This is the mail archive of the libc-alpha@sourceware.org mailing list for the glibc project.


Index Nav: [Date Index] [Subject Index] [Author Index] [Thread Index]
Message Nav: [Date Prev] [Date Next] [Thread Prev] [Thread Next]
Other format: [Raw text]

Bug in wide character fseek/ftell


I'm trying to track down what I believe is a problem in the wide stream seek/tell support. This is reproducible with the head of the trunk.
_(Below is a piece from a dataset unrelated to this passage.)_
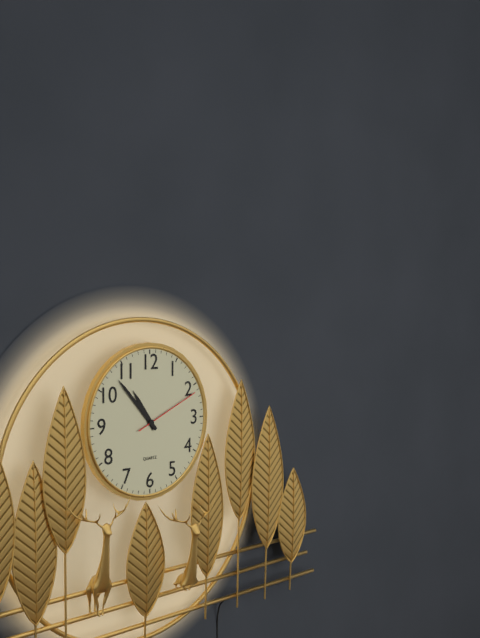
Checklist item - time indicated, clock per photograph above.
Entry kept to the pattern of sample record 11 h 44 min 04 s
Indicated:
10 h 53 min 11 s
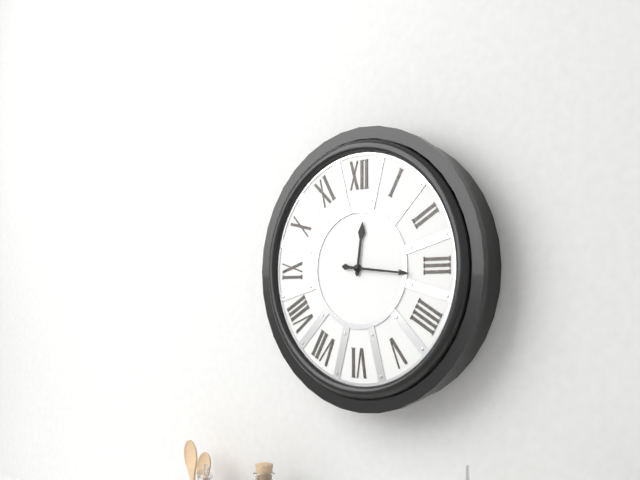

Compile & run the attached test and run against the trunk libc.so (which *must* be able to find its localearchive). You'll get results like:

before=4
fseek=0
after=4

Expected output is

before=4
fseek=4
after=8




If you look at the source you can see that we write a few wide chars, call and print the ftell result (before=4). We then seek to the end of the file, then print the result of a second fell (the result of which is wrong(fseek=0), should be fseek=4)). We then write a few more chars and print the result of a final ftell (after=4, should be after=8)


Walking through the explicit fseek call, everything looks fine to me at the end of the call fseek (fp, 0, SEEK_END):

$10 = {_flags = -72539008, _IO_read_ptr = 0x7ffff7ff6004 "",
_IO_read_end = 0x7ffff7ff6004 "", _IO_read_base = 0x7ffff7ff6000 "abc\n",
_IO_write_base = 0x7ffff7ff6000 "abc\n",
_IO_write_ptr = 0x7ffff7ff6000 "abc\n",
_IO_write_end = 0x7ffff7ff6000 "abc\n",
_IO_buf_base = 0x7ffff7ff6000 "abc\n", _IO_buf_end = 0x7ffff7ff7000 "\017",
_IO_save_base = 0x0, _IO_backup_base = 0x0, _IO_save_end = 0x0,
_markers = 0x0, _chain = 0x7ffff7dd6060, _fileno = 7, _flags2 = 0,
_old_offset = 0, _cur_column = 0, _vtable_offset = 0 '\000', _shortbuf = "",
_lock = 0x6020c0, _offset = 4, __pad1 = 0x602138, __pad2 = 0x6020d0,
__pad3 = 0x0, __pad4 = 0x0, __pad5 = 0, _mode = 1,
_unused2 = '\000' <repeats 19 times>}


The read_ptr/read_end values are 4 bytes into the buffer. _offset is 4, all is good AFAICT.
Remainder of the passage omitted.